Profesör Tolga Yarman var, altını çize çize okumamız gereken bir tarif yapıyor, “son yirmi yıl, dincilerden memlekete hiçbir yarar sağlanamayacağını göstermiştir, ama şu da var ki, bu dincileri başımıza, gardrop Atatürkçüleri, samimi inananları küstüren, görenekten nasibini alamamış, Cumhuriyet’i anlamamış, Atatürk’ü hiç anlamamış, halka tepeden bakan, kibirlerinden geçilmeyen, sözde ilerici gabiler bela etmiştir” diyor.

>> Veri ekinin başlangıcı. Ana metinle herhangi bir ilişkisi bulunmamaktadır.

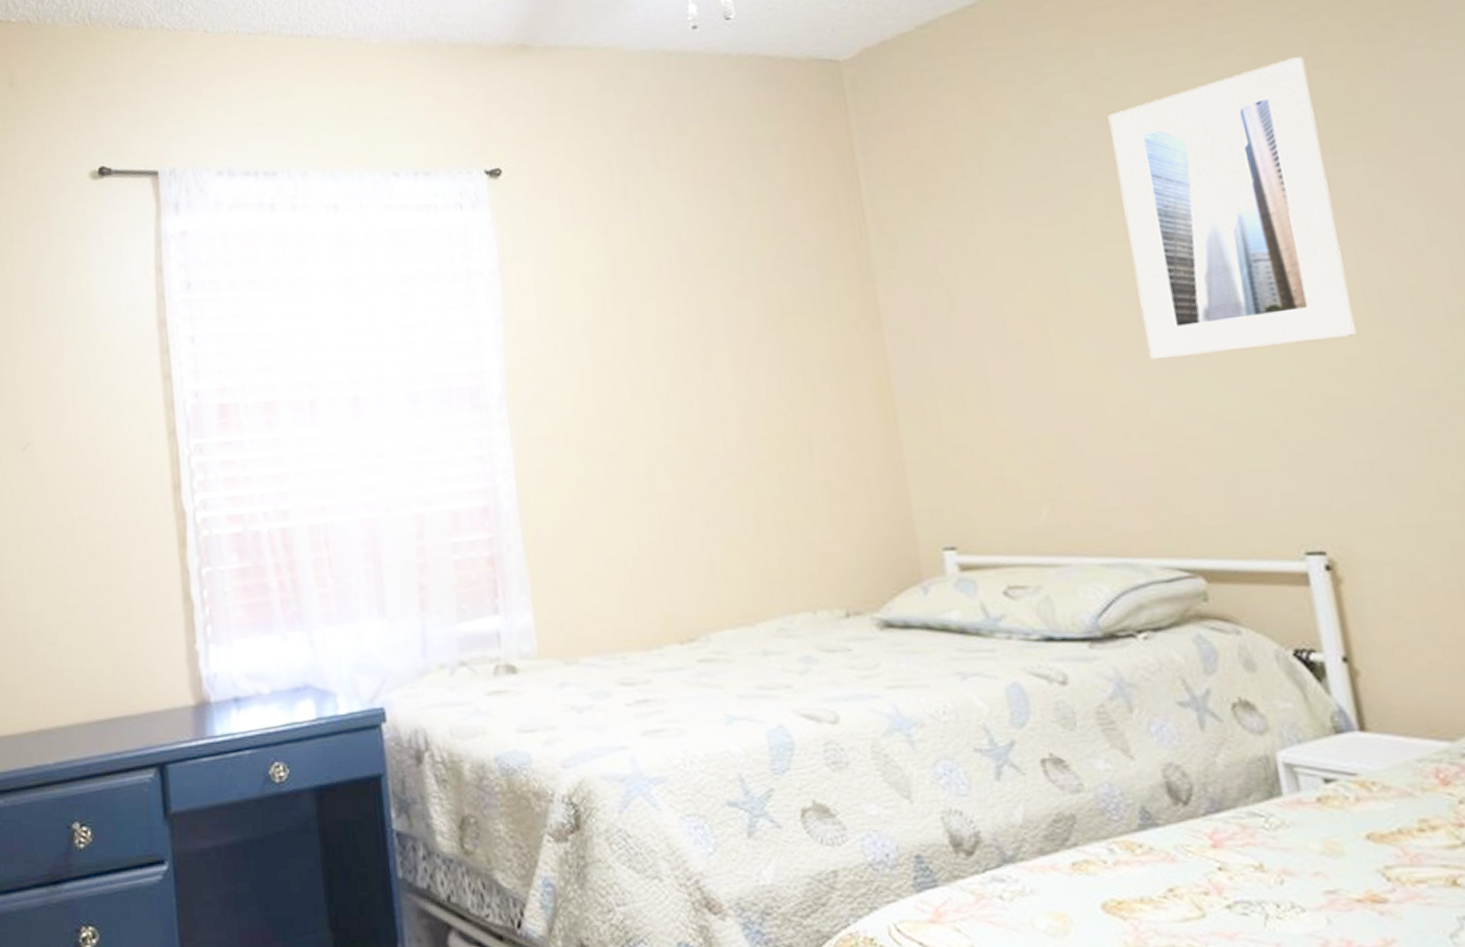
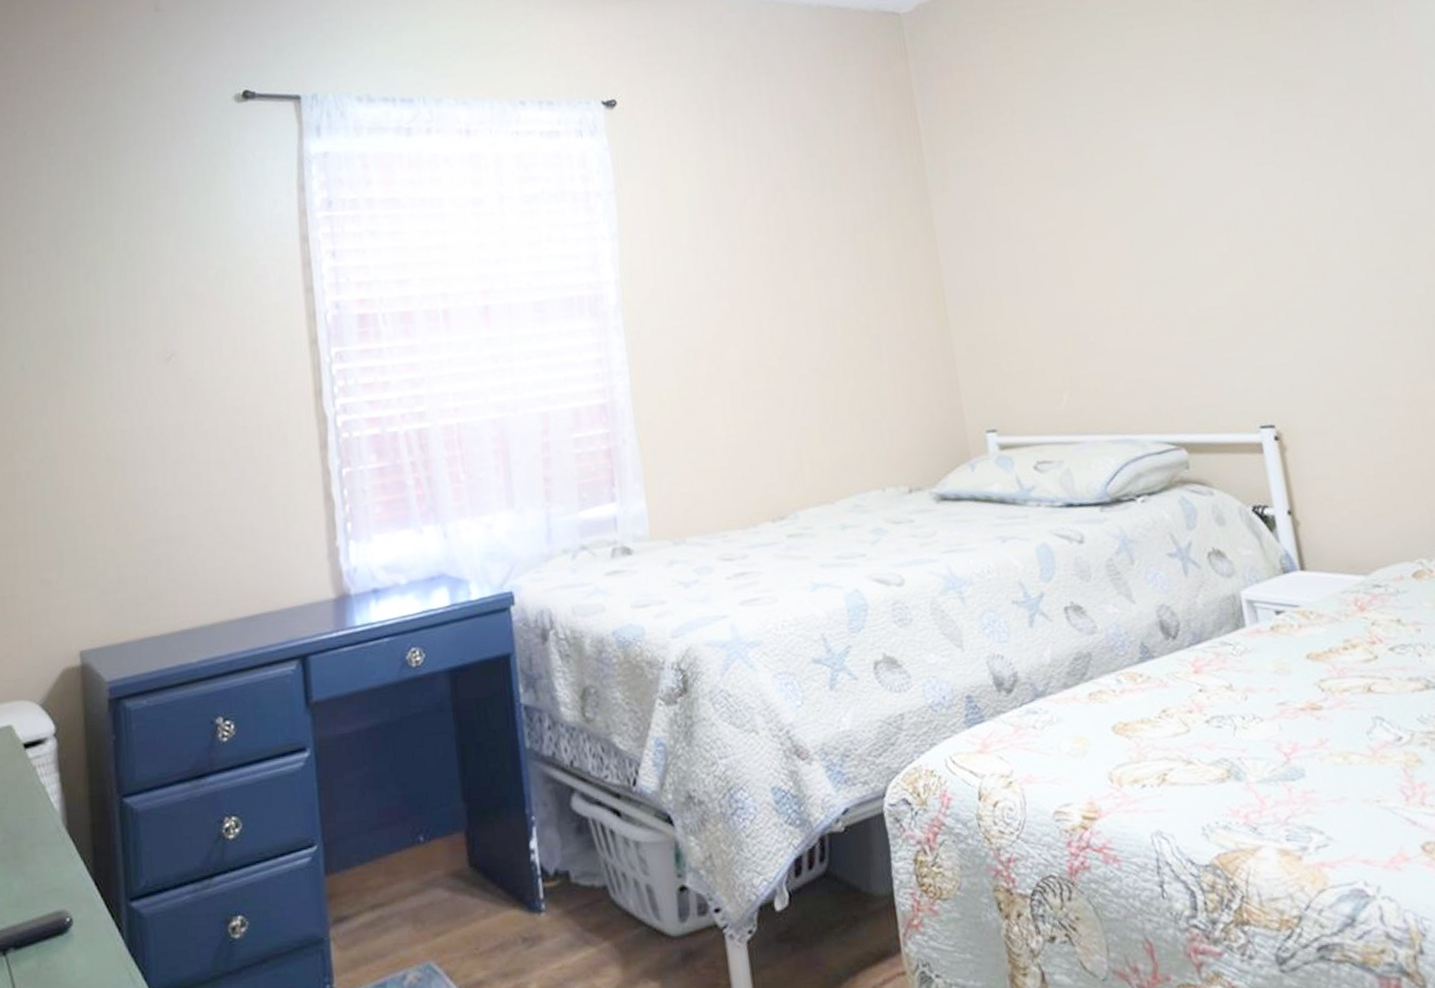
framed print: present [1108,57,1356,360] -> none [1110,23,1294,270]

Sedef Kabaş var, 3T formülüne vurgu yapıyor; Teknoloji, Tarım, Turizm diyor.

Ümit Zileli var, Şahin Mengü var, Salim Şen var, Arslan Bulut var, Deniz Kutluk, Tarık Özkut, Ertuğrul Kumcuoğlu, Mustafa Duman, Haluk Dural, Orhan Eraslan, Ümit Ülgen var.

Kitap diyoruz ama, 160 sayfalık “kurtuluş reçetesi” demek daha doğru.
Memleket için endişeleniyor, karamsarlığa kapılıyor ve acaba ne yapmalı diye kafa yoruyorsanız, “Türkiye İçin Ne Yapmalı?” kitabını okuyarak başlamanızı öneriyorum.